“Tip-flation” in the Takeout Industry

Written by Anastasia Barbuzzi

As Canadians brace for a rough economic recession, “tipflation” has become a hot-button topic, with entire Reddit threads dedicated to the subject and headlines like “Canada’s tipping culture is flawed and there’s no clear fix in sight.” Though frustrations are running high, and Canadians’ wallets are hurting from eating out and ordering in, convenience is still king and takeout isn’t going anywhere.

Research from McKinsey revealed that the global food delivery market has tripled in size since 2017, valuing more than $150 billion. At the height of the Covid-19 pandemic, the market more than doubled. With the rising cost of living, tipping behaviour is evolving. 

Restaurants Canada found that, on average, 44 per cent of Canadians are leaving higher gratuities than they did before the pandemic started. The increase could be at least partially attributed to the pre-programmed tip options on card terminals. Tip percentages have continued to increase with many dine-in restaurants programming options between 18 and 25 per cent. 

Ontarians are “generous” tippers, leaving 18.9 percent of their bill on average. B.C., Alberta, and Quebec locals leave between 17 and 17.5 per cent, and Atlantic Canadians leave 16.9 percent. People in Saskatchewan and Manitoba are prone to leaving 14.9 percent as a gratuity.

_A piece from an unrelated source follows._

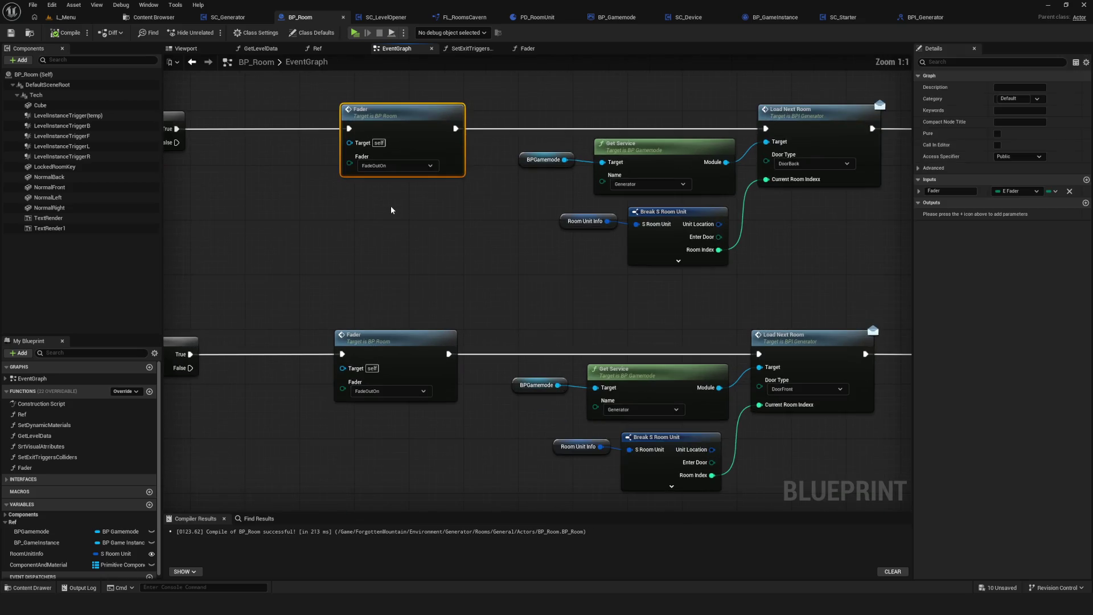
pyautogui.scroll(-8, 391, 210)
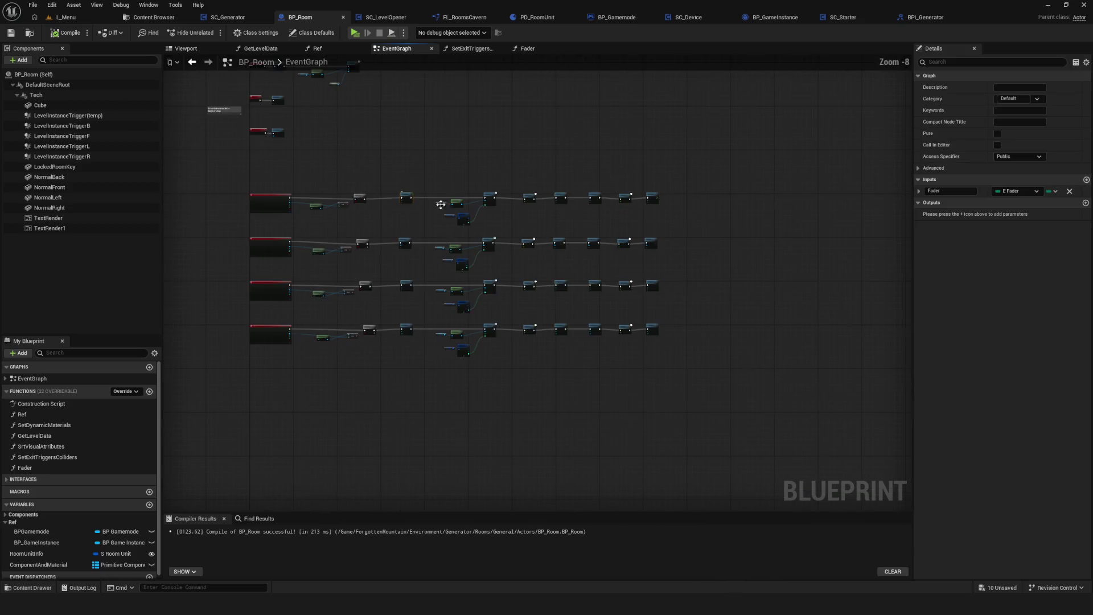
pyautogui.scroll(8, 420, 216)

In a recent interview with CTV, University of Victoria Marketing Professor Brock Smith said that 70 per cent of customers are more likely to choose the middle option from a mandatory tipping prompt. Many Canadians in the tipflation conversation feel that mandatory tipping is a way for restaurant owners and food businesses to get away with paying their staff less than a living wage. 

For couriers, tips are also a lifeline. Gig Workers United, an organizing group for gig-economy workers, has said that tips can make up between 40 and 70 per cent of delivery people’s wages. How much you tip through a delivery app can change the priority of your order since higher paying fares with a generous tip pay couriers the most. However, couriers can be penalized for declining orders on some apps and even removed from platforms altogether. 

Currently, consumer confusion and curiosity about tipping pervade articles like “The Ultimate Guide to Gratuity.” With inflation at an all-time high and restaurant and corporation owners slow or unwilling to increase wages, many gig workers have to rely on people’s generosity to help make ends meet.